ASIC noted that its early observations are not based on a thorough review, and it will publish final observations in the second half of 2026.
Consultation on reforms to climate-related financial disclosures Following the 2026-27 Federal Budget, the government is prioritising consultation on reforms to improve the efficiency of the climate-related financial disclosures framework. The development of a Treasury discussion paper is expected in the coming months.
Proposed reform areas
The consultation will consider reforms that reduce regulatory burden while maintaining core requirements of sustainability reporting. The major areas of focus include:
- increasing consistency in the application of key concepts such as "undue cost or effort";
- adjusting assurance settings to ensure they are proportionate and practical; and
- setting clearer boundaries on supplier information requests.
TISFD releases draft framework
The TISFD, an international initiative launched in 2025 to develop non-binding guidance for entities to report on labour-related impacts, risks and opportunities, has published its draft TISFD framework.

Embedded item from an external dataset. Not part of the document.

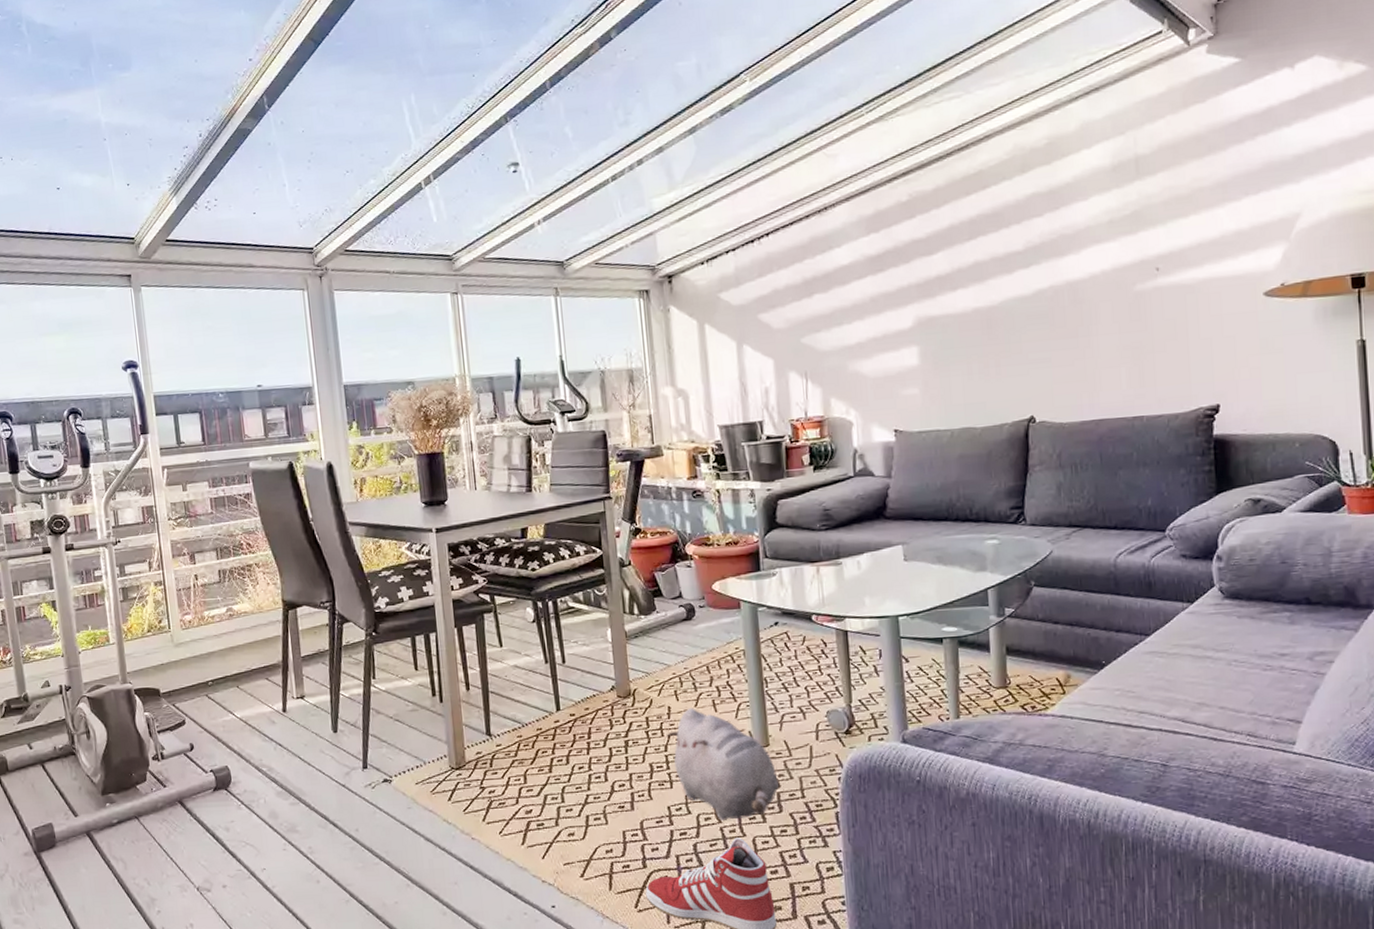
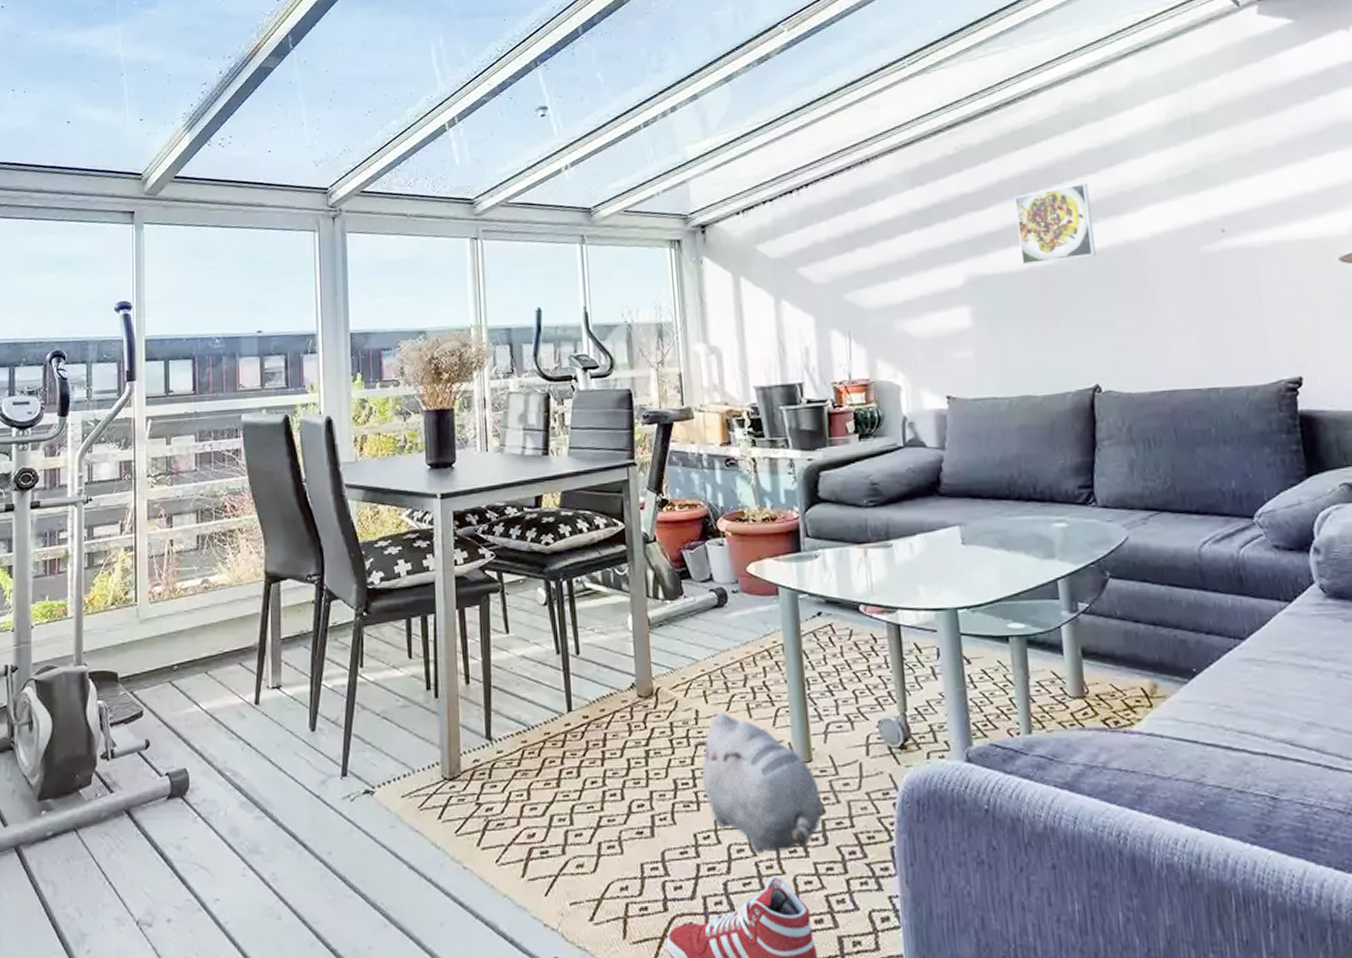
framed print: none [963,226,1037,306] -> present [1014,183,1096,265]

The framework builds upon the ISSB Standards, Global Reporting Initiative Standards and European Sustainability Reporting Standards. Its substantive topics include human rights, labour rights, inequality, well-being and human and social capital.
The framework outlines five general requirements for disclosure:
- materiality (which filters what information is relevant for inclusion);
- system-relevant information;
- stakeholder engagement;
- scope; and
- time horizons.
The framework also contains a section on areas for further development, illustrating that it is likely to continue to evolve.
Public feedback is invited until 31 July 2026, with the final version expected in 2027. We’re continuing to monitor what it might ultimately mean for the international sustainability standards, with an IFRS Practice Statement on nature the next development expected there.